━━━ Supplied records
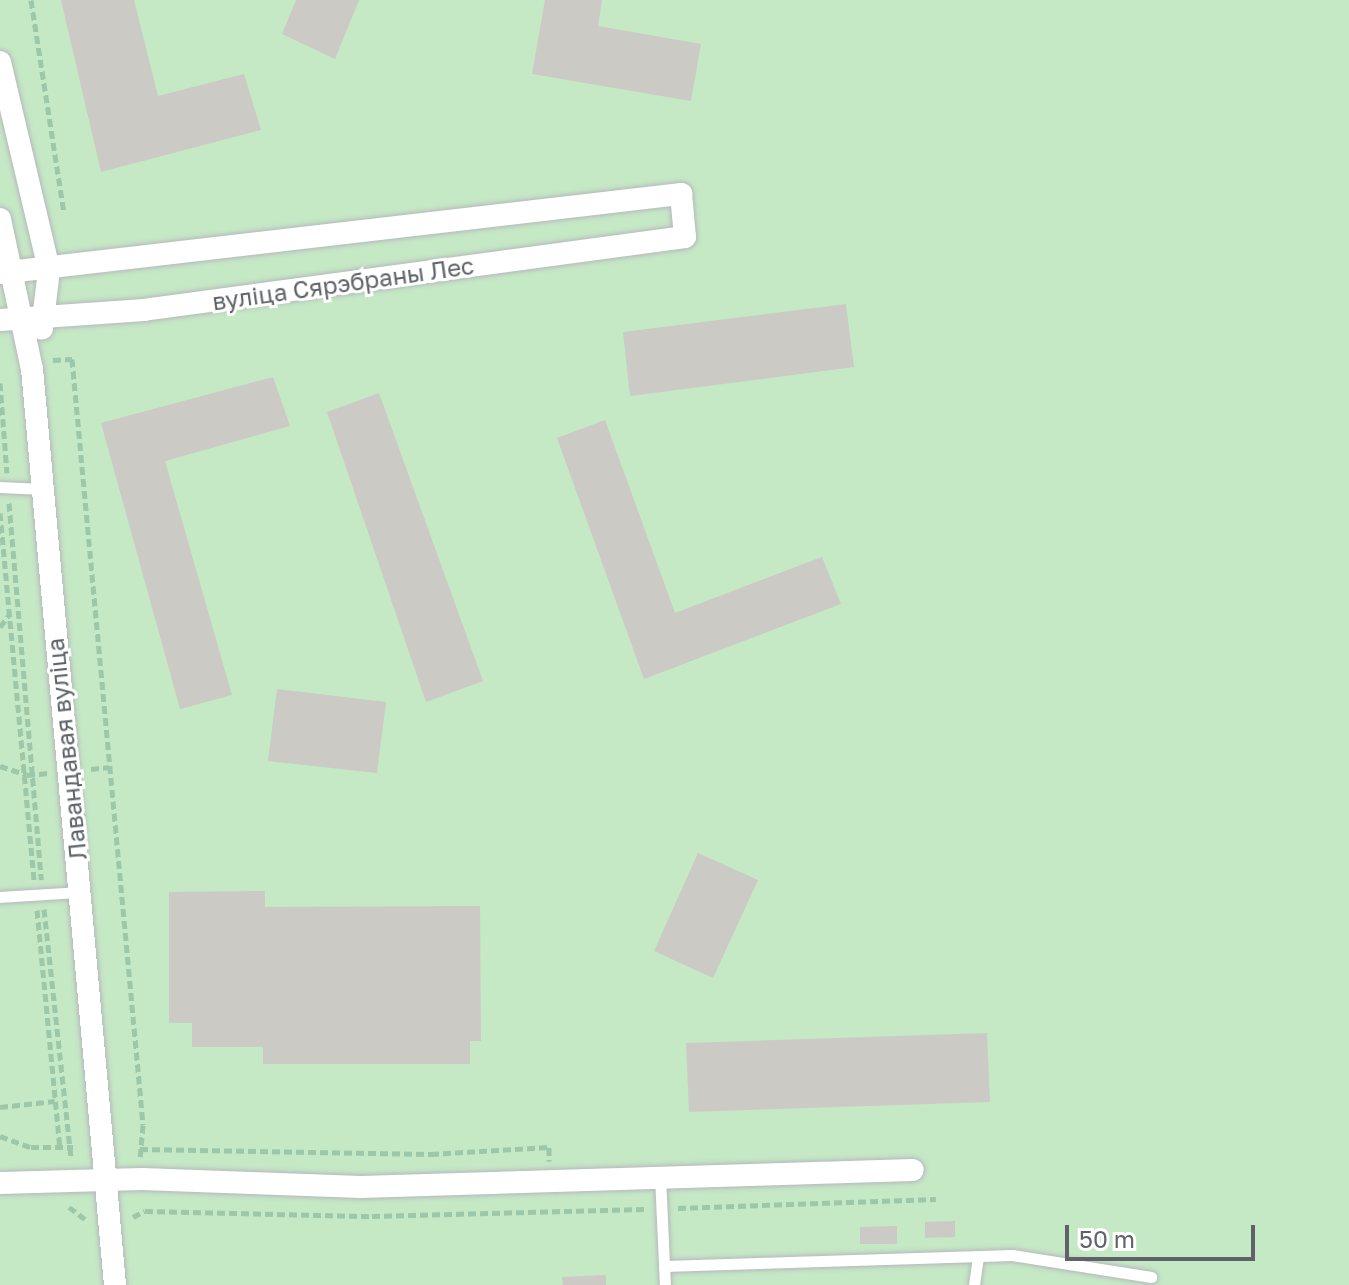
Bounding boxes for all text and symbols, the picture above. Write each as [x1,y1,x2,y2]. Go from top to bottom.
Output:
street label: вуліца Сярэбраны Лес [210,250,476,316]
street label: Лавандавая вуліца [40,637,92,861]
scale bar [1069,1209,1259,1259]
text: 50 m [1079,1224,1135,1253]

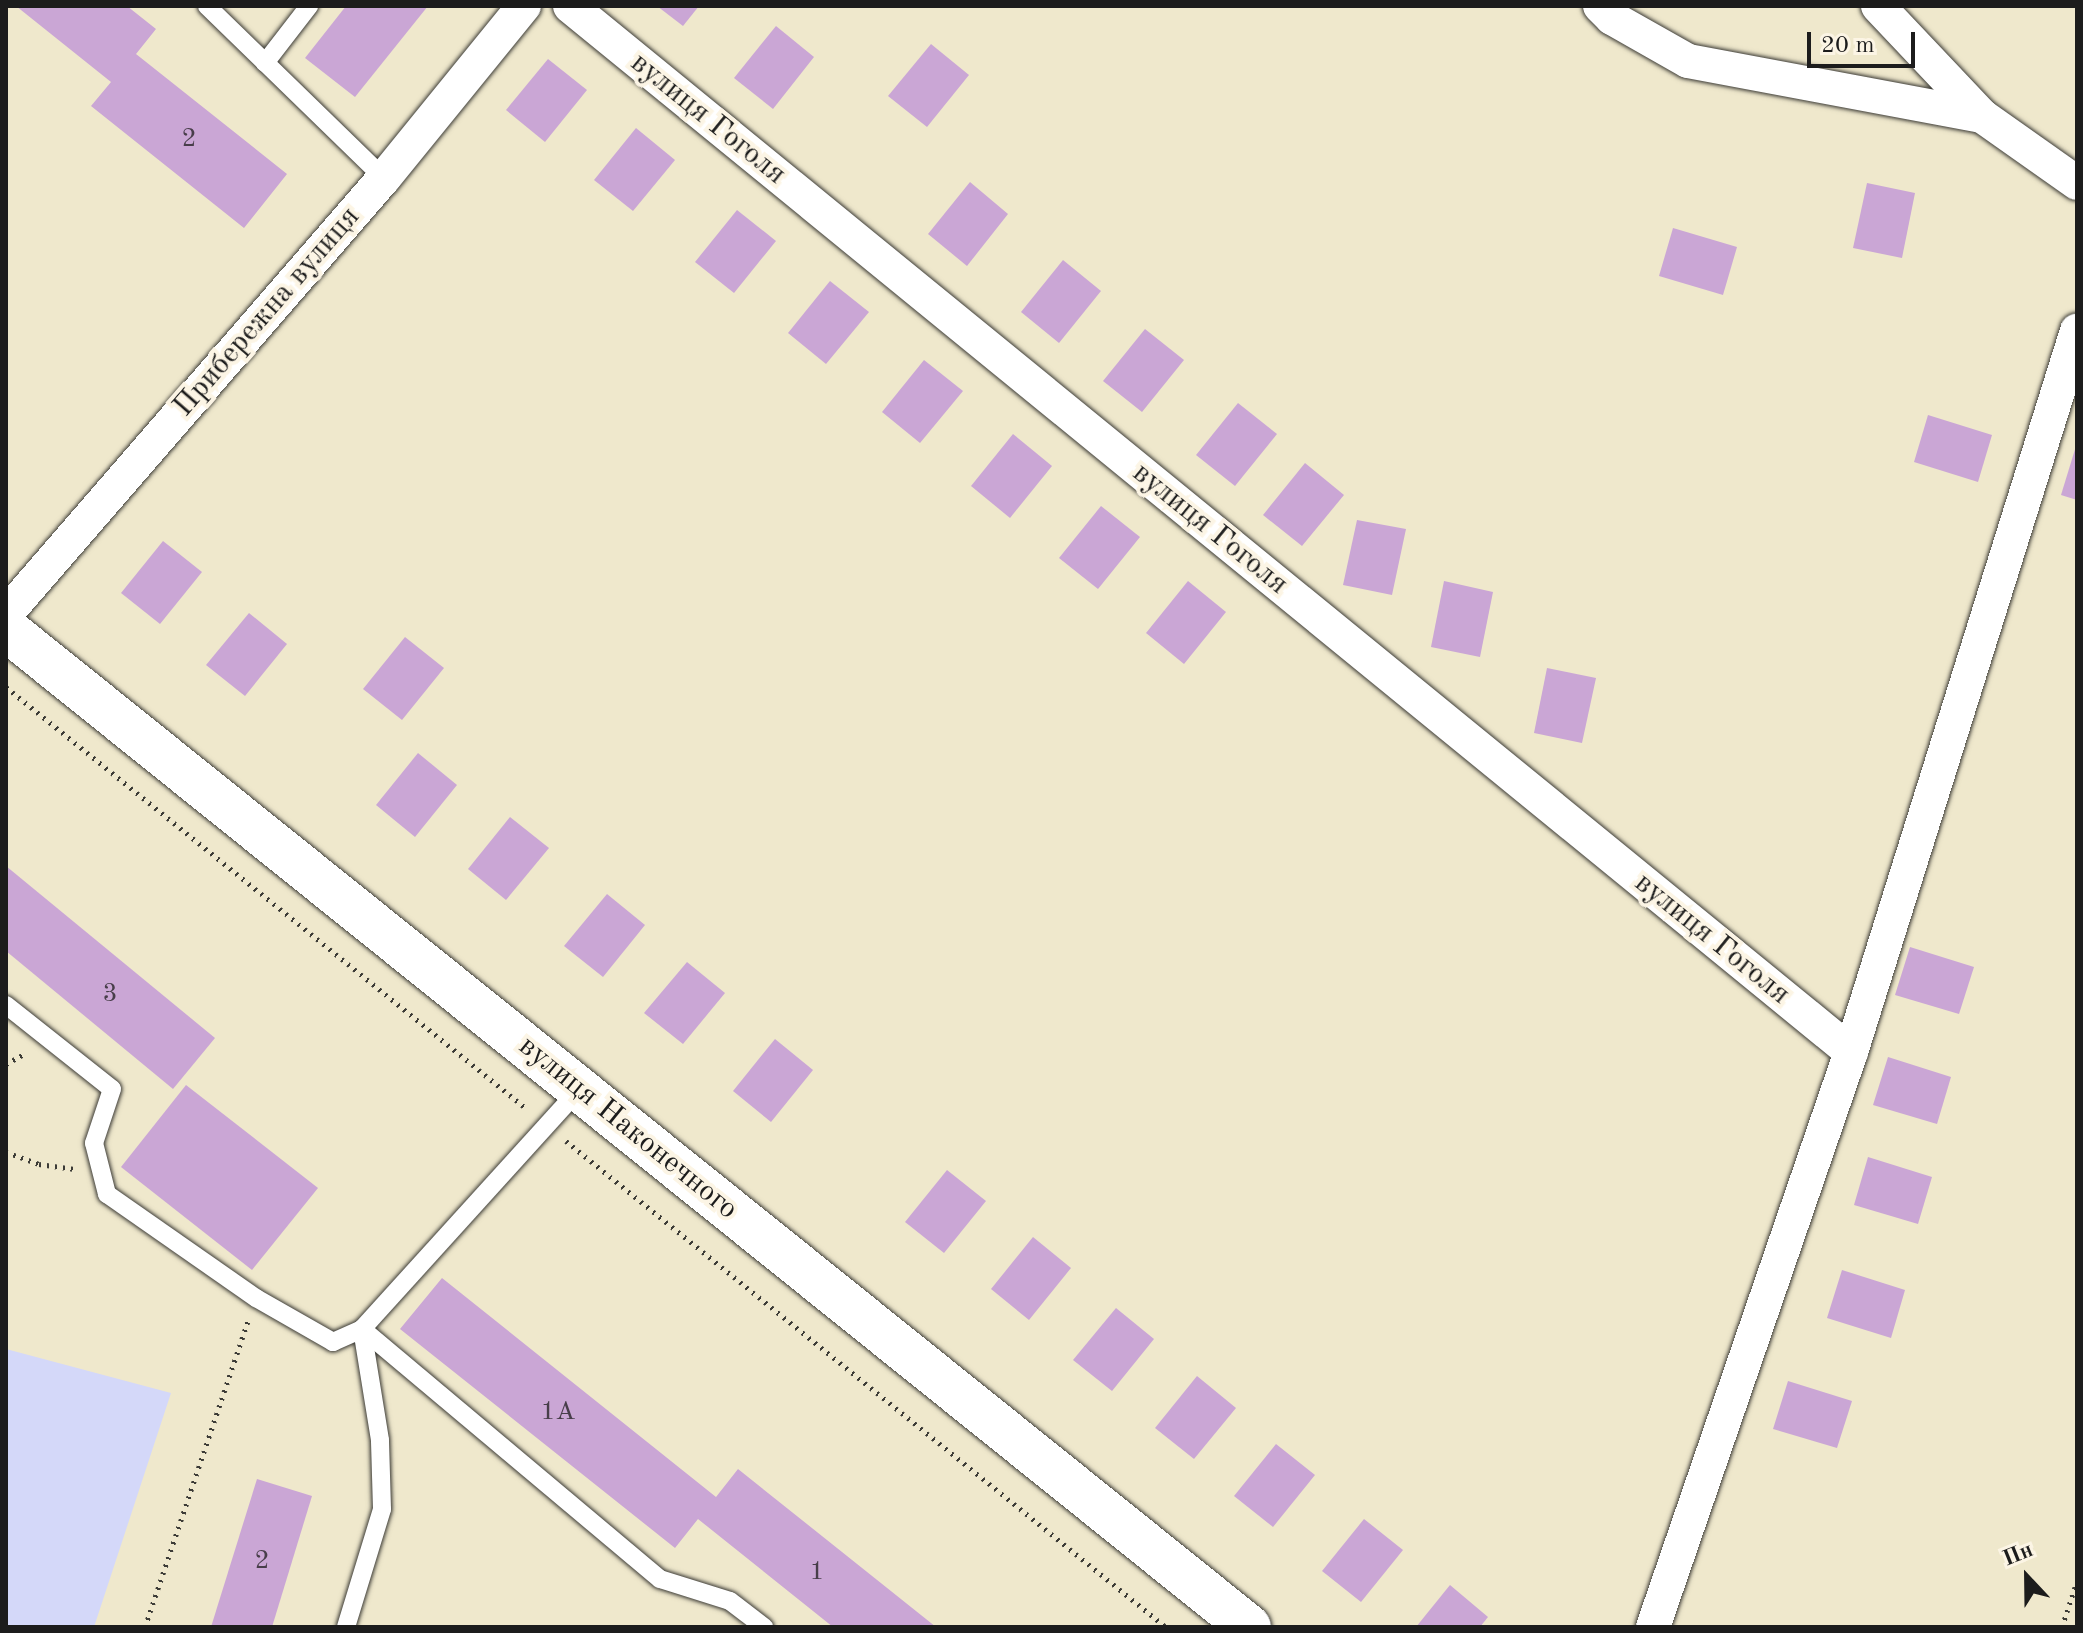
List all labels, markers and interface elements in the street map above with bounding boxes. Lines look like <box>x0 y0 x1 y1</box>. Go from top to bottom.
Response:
scale bar <box>1811 16 1919 66</box>
text: 20 m <box>1821 34 1875 58</box>
street label: вулиця Гоголя <box>623 45 793 193</box>
house number: 2 <box>181 124 197 156</box>
street label: Прибережна вулиця <box>166 200 368 424</box>
street label: вулиця Гоголя <box>1125 455 1295 603</box>
street label: вулиця Гоголя <box>1627 865 1797 1013</box>
house number: 3 <box>102 979 118 1011</box>
street label: вулиця Наконечного <box>511 1029 745 1227</box>
house number: 1А <box>541 1397 575 1429</box>
north arrow <box>1987 1537 2067 1617</box>
text: Пн <box>2000 1539 2036 1571</box>
house number: 2 <box>254 1546 270 1578</box>
house number: 1 <box>809 1557 825 1589</box>

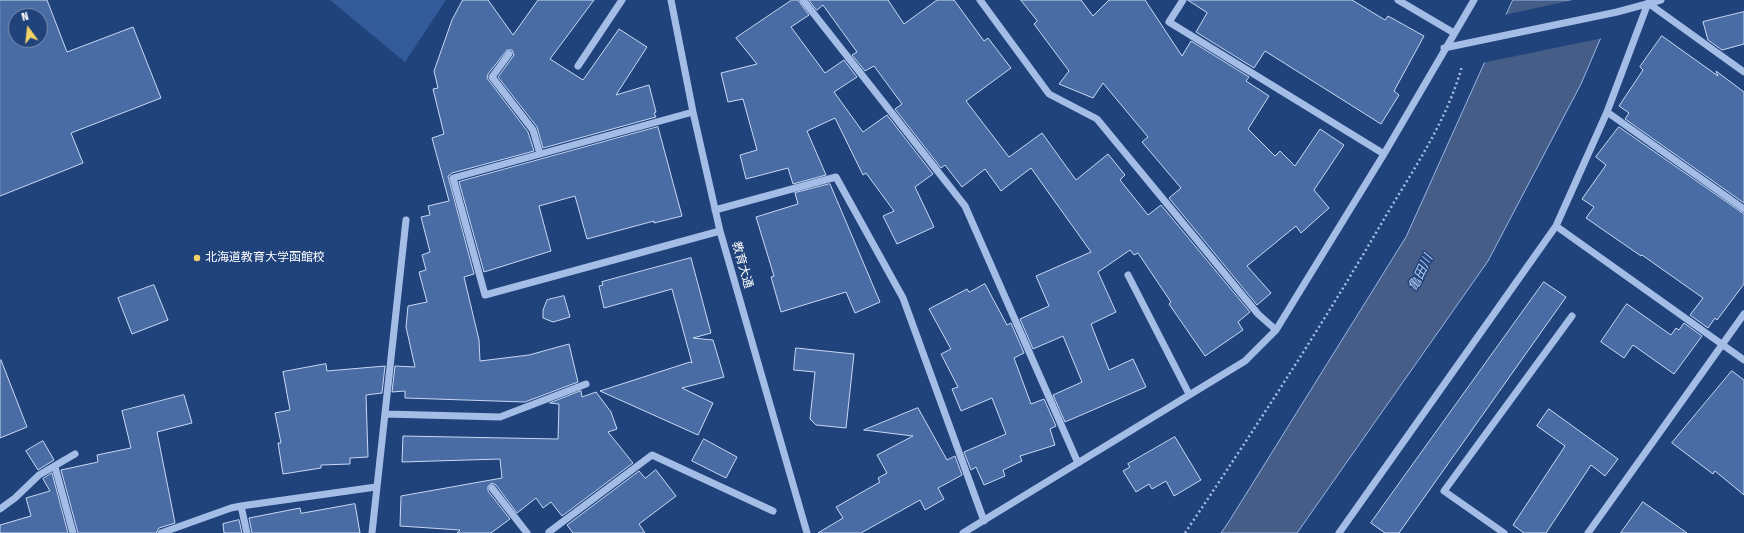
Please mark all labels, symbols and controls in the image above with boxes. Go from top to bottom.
north arrow [8,8,48,48]
text: N [20,10,30,24]
street label: 教育大通 [728,240,756,290]
place label: 北海道教育大学函館校 [205,251,325,265]
water label: 亀田川 [1405,252,1437,294]
marker: 北海道教育大学函館校 [192,253,202,263]

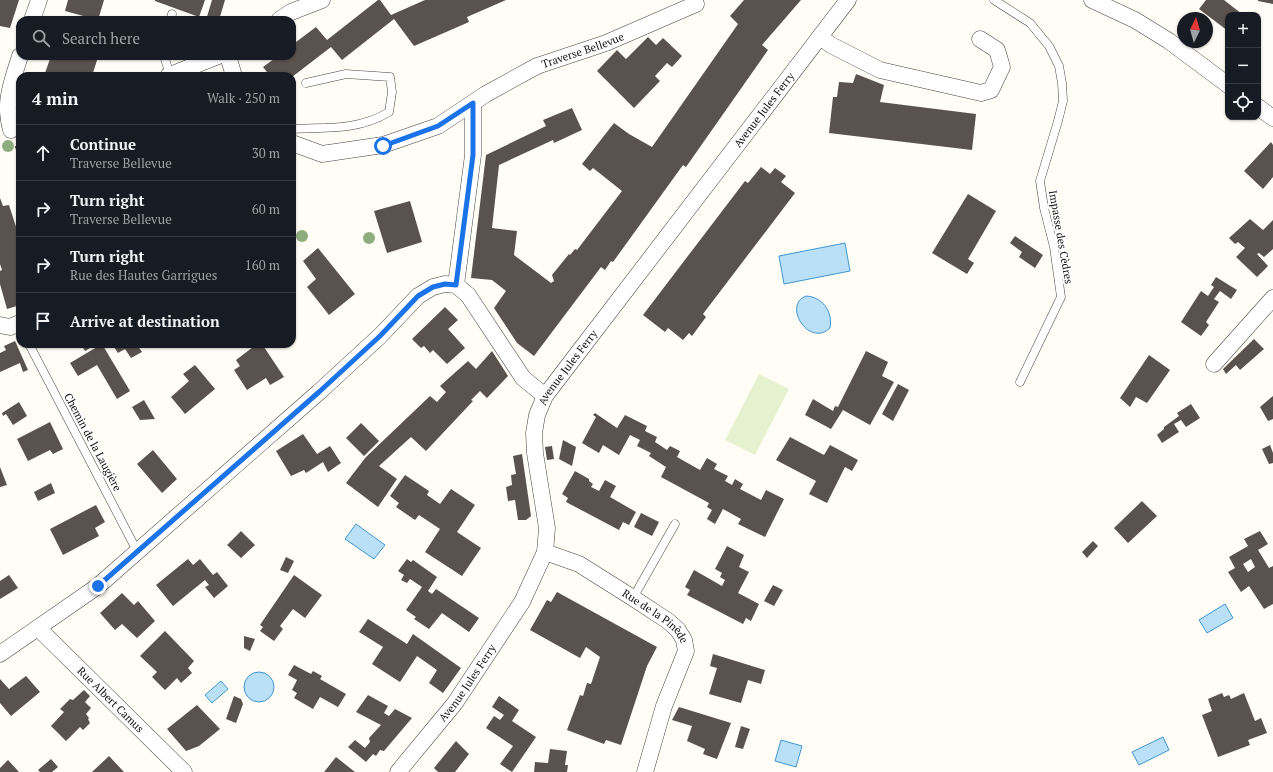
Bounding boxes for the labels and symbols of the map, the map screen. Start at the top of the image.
north arrow [1177,12,1213,48]
street label: Traverse Bellevue [540,29,626,71]
street label: Avenue Jules Ferry [731,69,797,150]
route start [374,137,392,155]
street label: Impasse des Cèdres [1046,189,1076,285]
street label: Avenue Jules Ferry [535,326,601,407]
street label: Chemin de la Laugière [61,390,125,494]
route end [89,577,107,595]
street label: Rue de la Pinède [620,586,692,646]
street label: Avenue Jules Ferry [436,641,499,724]
street label: Rue Albert Camus [74,664,147,736]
━━━━━━
What needs to be done: Only the records, copied exactly and without pictures, should make up the answer.

The answer:
Bounding boxes for all text and symbols, the picture above. Write each as [x1,y1,x2,y2]. Go from top to bottom.
Output:
street label: вуліца Сярэбраны Лес [210,250,476,316]
street label: Лавандавая вуліца [40,637,92,861]
scale bar [1069,1209,1259,1259]
text: 50 m [1079,1224,1135,1253]

List all labels, markers and interface elements in the street map above with bounding boxes. Lines look like <box>x0 y0 x1 y1</box>. Go from top to bottom.
Response:
scale bar <box>1811 16 1919 66</box>
text: 20 m <box>1821 34 1875 58</box>
street label: вулиця Гоголя <box>623 45 793 193</box>
house number: 2 <box>181 124 197 156</box>
street label: Прибережна вулиця <box>166 200 368 424</box>
street label: вулиця Гоголя <box>1125 455 1295 603</box>
street label: вулиця Гоголя <box>1627 865 1797 1013</box>
house number: 3 <box>102 979 118 1011</box>
street label: вулиця Наконечного <box>511 1029 745 1227</box>
house number: 1А <box>541 1397 575 1429</box>
north arrow <box>1987 1537 2067 1617</box>
text: Пн <box>2000 1539 2036 1571</box>
house number: 2 <box>254 1546 270 1578</box>
house number: 1 <box>809 1557 825 1589</box>

Please mark all labels, symbols and controls in the image above with boxes. Go from top to bottom.
north arrow [8,8,48,48]
text: N [20,10,30,24]
street label: 教育大通 [728,240,756,290]
place label: 北海道教育大学函館校 [205,251,325,265]
water label: 亀田川 [1405,252,1437,294]
marker: 北海道教育大学函館校 [192,253,202,263]

Bounding boxes for the labels and symbols of the map, the map screen. Start at the top of the image.
north arrow [1177,12,1213,48]
street label: Traverse Bellevue [540,29,626,71]
street label: Avenue Jules Ferry [731,69,797,150]
route start [374,137,392,155]
street label: Impasse des Cèdres [1046,189,1076,285]
street label: Avenue Jules Ferry [535,326,601,407]
street label: Chemin de la Laugière [61,390,125,494]
route end [89,577,107,595]
street label: Rue de la Pinède [620,586,692,646]
street label: Avenue Jules Ferry [436,641,499,724]
street label: Rue Albert Camus [74,664,147,736]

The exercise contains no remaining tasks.